Nicol and Mooney grew up in a chaotic household in London. Their mother had six children and, Mooney says, terrible taste in men, who were unreliable at best. Her and Nicol’s father was from Saudi Arabia and left their mother when she was pregnant with Mooney. As a family, they stood out: “We were all different colours. Me and Tommy are brown, we have a white sister and the dads of my two younger brothers and sister are Jamaican.” They moved from home to home, sometimes living in refuges, escaping the violent men in their mother’s life.
And yet, despite similar upbringing, the two couldn't be more different.
Mooney lives with her husband and two boys in a stylish, modern house, but asks me not to disclose the location because she has been attacked in the past for her campaigning. She looks around and says it couldn’t be more different from her and Nicol’s childhood. Her husband, a marketing executive, has done well for himself.
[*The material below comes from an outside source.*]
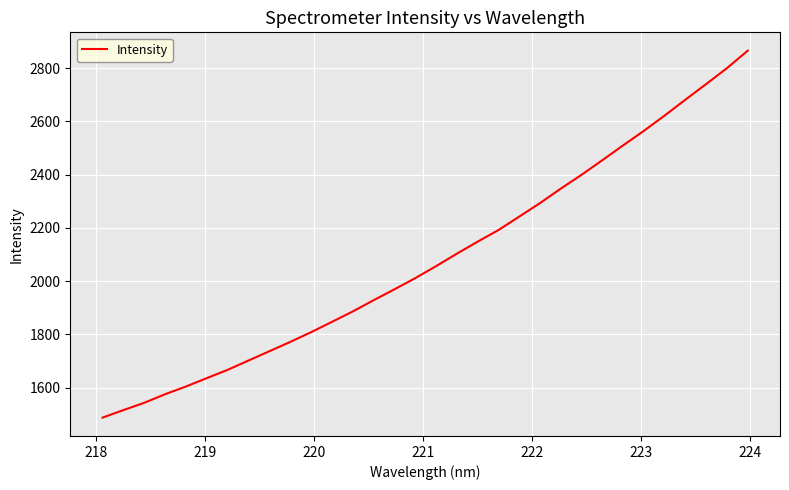

What is the maximum value shown in the chart?

2865.0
As has she. Mooney taught nursery and primary schoolchildren before becoming an education adviser and academic.
She's a campaigner for her brother, the recidivist career criminal who the courts finally lost patience with and imposed a 99 year sentence to give the public some reprieve from his petty crimes.
She thinks about the life Nicol could have led. “That’s what makes me so angry. The education system, the prison system; it’s all geared towards damaging the most damaged.”
As usual, no sympathy for the victims of her brother's depredations.